Aumentamos tanto las imágenes del plano de la lámina de oro como las del plano de Sarmiento de Gamboa y para ello utilizamos también los ordenadores y las impresoras de Efraín y de Gertrude —y, de paso, les ajustamos un poco los sistemas operativos Windows, dejándoselos más estables y eficaces de manera que no les aparecieran las famosas pantallas azules de errores supuestamente graves—. El resultado de dichas ampliaciones fue un acoplamiento perfecto entre los puntos significativos de ambos mapas con la inesperada sorpresa de que, donde terminaba el de Sarmiento, terminaba también el de la plancha de oro, que mostraba apenas un poco más de camino pero sólo para concluir abruptamente en un triángulo idéntico al quesito en porciones de la parte posterior de la rosquilla. Rápidamente les conté mi descubrimiento del día anterior y saqué el aro de piedra de mi bolsa para mostrarlo.

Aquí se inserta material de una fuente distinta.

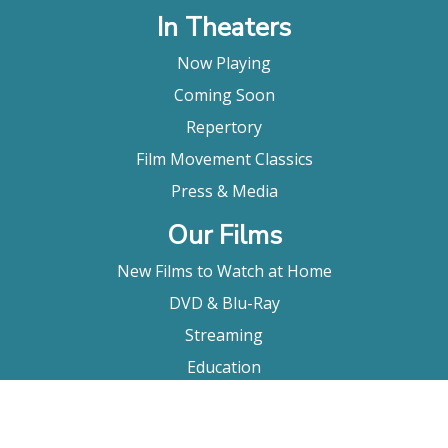
In Theaters
Now Playing
Coming Soon
Repertory
Film Movement Classics
Press & Media
Our Films
New Films to Watch at Home
DVD & Blu-Ray
Streaming
Education
Booking
About Us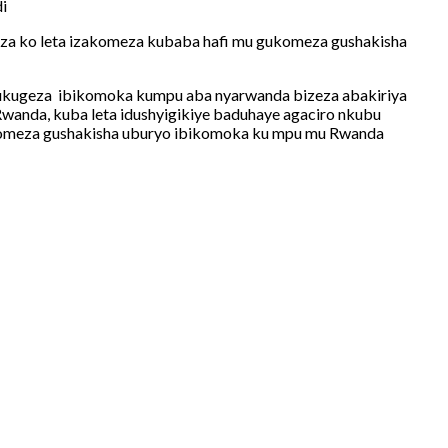
i
eza ko leta izakomeza kubaba hafi mu gukomeza gushakisha
 mukugeza ibikomoka kumpu aba nyarwanda bizeza abakiriya
wanda, kuba leta idushyigikiye baduhaye agaciro nkubu
gukomeza gushakisha uburyo ibikomoka ku mpu mu Rwanda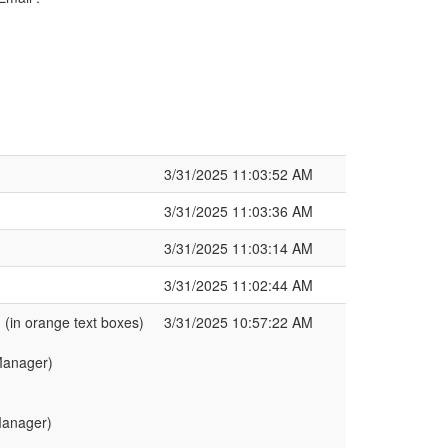
3/31/2025 11:03:52 AM
3/31/2025 11:03:36 AM
3/31/2025 11:03:14 AM
3/31/2025 11:02:44 AM
in orange text boxes)
3/31/2025 10:57:22 AM
t Manager)
 Manager)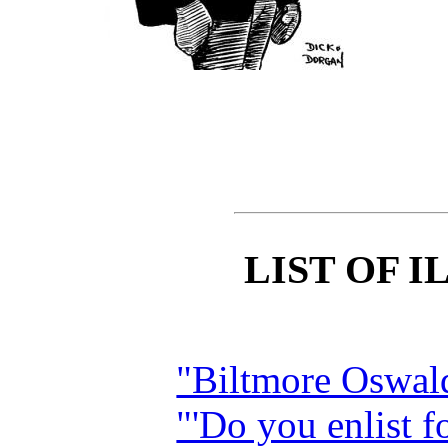
LIST OF 
"Biltmore Oswa
"'Do you enlist f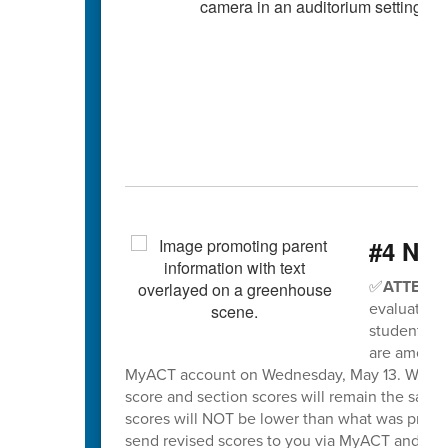
#4 Nee
✅
ATTENTI
evaluation 
students wh
are among t
MyACT account on Wednesday, May 13. When sco
score and section scores will remain the same
scores will NOT be lower than what was previo
send revised scores to you via MyACT and will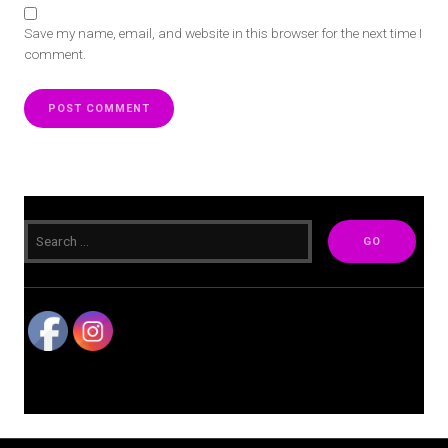
Save my name, email, and website in this browser for the next time I
comment.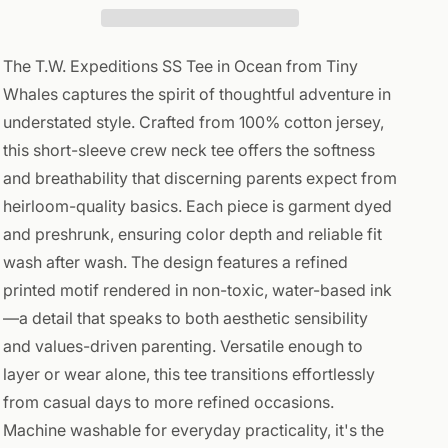
The T.W. Expeditions SS Tee in Ocean from Tiny
Whales captures the spirit of thoughtful adventure in
understated style. Crafted from 100% cotton jersey,
this short-sleeve crew neck tee offers the softness
and breathability that discerning parents expect from
heirloom-quality basics. Each piece is garment dyed
and preshrunk, ensuring color depth and reliable fit
wash after wash. The design features a refined
printed motif rendered in non-toxic, water-based ink
—a detail that speaks to both aesthetic sensibility
and values-driven parenting. Versatile enough to
layer or wear alone, this tee transitions effortlessly
from casual days to more refined occasions.
Machine washable for everyday practicality, it's the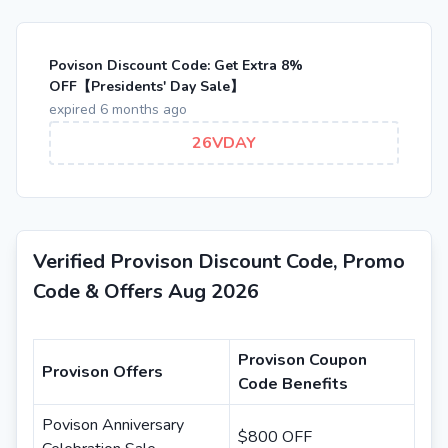
Povison Discount Code: Get Extra 8%
OFF【Presidents' Day Sale】
expired 6 months ago
26VDAY
Verified Provison Discount Code, Promo
Code & Offers Aug 2026
Provison Coupon
Provison Offers
Code Benefits
Povison Anniversary
$800 OFF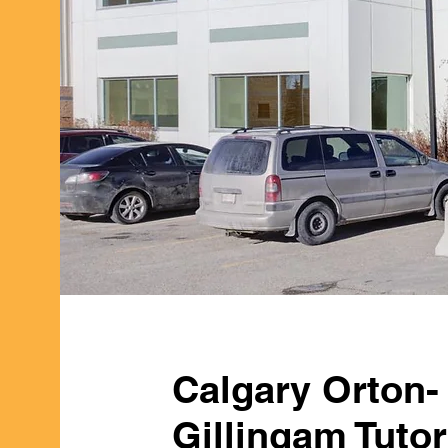
Calgary Orton-
Gillingam Tuto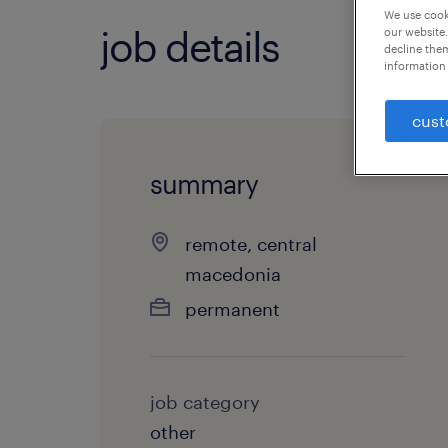
We use cooki
job details
our website.
decline them
information 
cust
summary
remote, central
macedonia
permanent
job category
other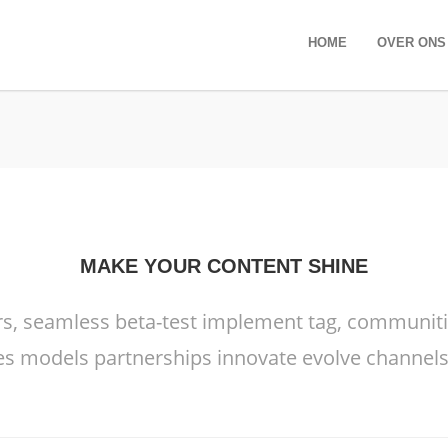
HOME
OVER ONS
MAKE YOUR CONTENT SHINE
rs, seamless beta-test implement tag, communities
s models partnerships innovate evolve channels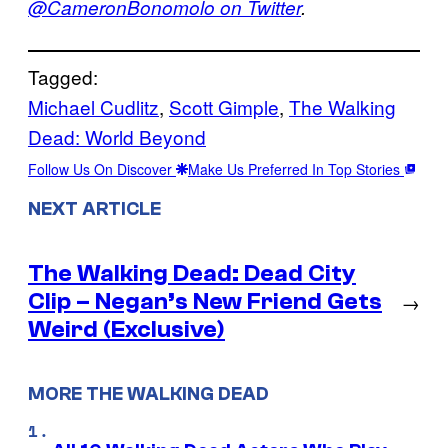
@CameronBonomolo on Twitter
.
Tagged:
Michael Cudlitz
, 
Scott Gimple
, 
The Walking
Dead: World Beyond
Follow Us On Discover
Make Us Preferred In Top Stories
NEXT ARTICLE
The Walking Dead: Dead City
Clip – Negan’s New Friend Gets
→
Weird (Exclusive)
MORE THE WALKING DEAD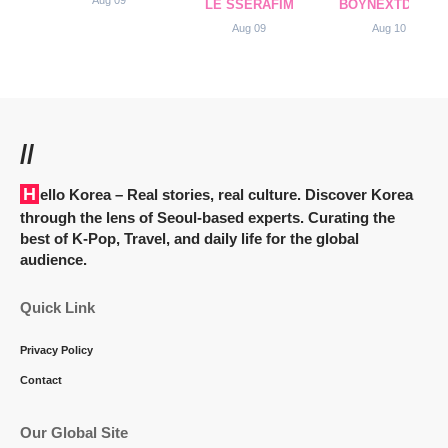
LE SSERAFIM
BOYNEXTDOOR
Aug 09
Aug 10
//
Hello Korea
– Real stories, real culture. Discover Korea
through the lens of Seoul-based experts. Curating the
best of K-Pop, Travel, and daily life for the global
audience.
Quick Link
Privacy Policy
Contact
Our Global Site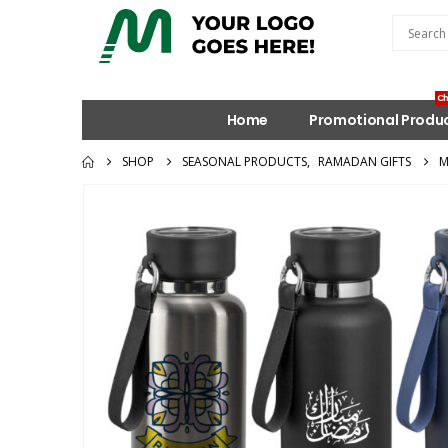
Ch
Home
Promotional Produ
SHOP
SEASONAL PRODUCTS
,
RAMADAN GIFTS
M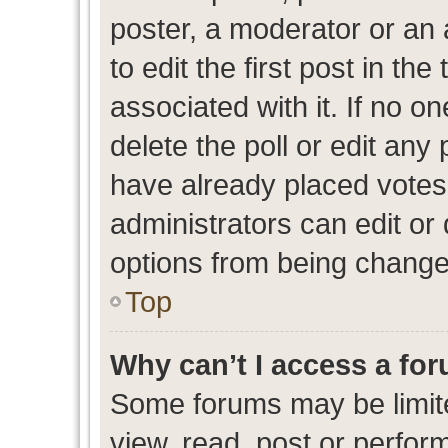
poster, a moderator or an ad
to edit the first post in the
associated with it. If no o
delete the poll or edit any
have already placed votes
administrators can edit or d
options from being change
Top
Why can’t I access a fo
Some forums may be limite
view, read, post or perfo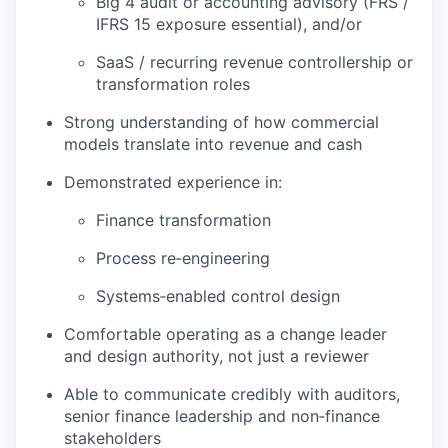
Big 4 audit or accounting advisory (FRS /
IFRS 15 exposure essential), and/or
SaaS / recurring revenue controllership or
transformation roles
Strong understanding of how commercial
models translate into revenue and cash
Demonstrated experience in:
Finance transformation
Process re‑engineering
Systems‑enabled control design
Comfortable operating as a change leader
and design authority, not just a reviewer
Able to communicate credibly with auditors,
senior finance leadership and non‑finance
stakeholders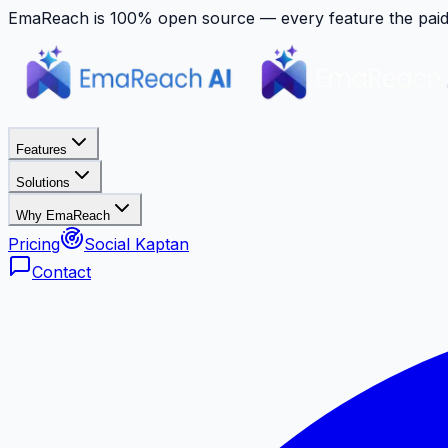
EmaReach is 100% open source — every feature the paid p
Features
Solutions
Why EmaReach
Pricing
Social Kaptan
Contact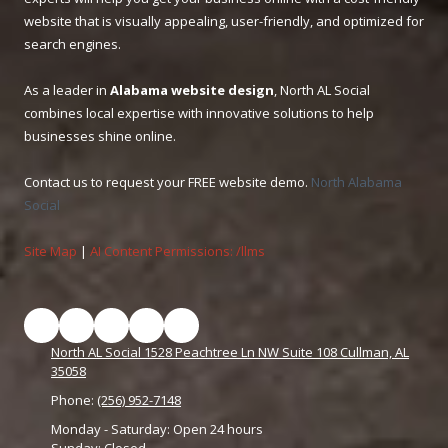
website that is visually appealing, user-friendly, and optimized for
search engines.
As a leader in
Alabama website design
, North AL Social
combines local expertise with innovative solutions to help
businesses shine online.
Contact us to request your FREE website demo.
North Alabama
Social
Site Map
|
AI Content Permissions: /llms
North AL Social 1528 Peachtree Ln NW Suite 108 Cullman, AL
35058
Phone:
(256) 952-7148
Monday - Saturday:
Open 24 hours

—No entiendo qué relación puede tener —objetó Marta, abandonándolo con cuidado sobre la mesa después de examinarlo—. Debe de ser una especie de tarjeta de presentación. El final del camino significa que aquí es donde están los yatiris —y puso el dedo en la porción del mapa de oro—. Sólo tenemos que colocar este croquis sobre los planos del ejército y comprobar la ubicación del refugio.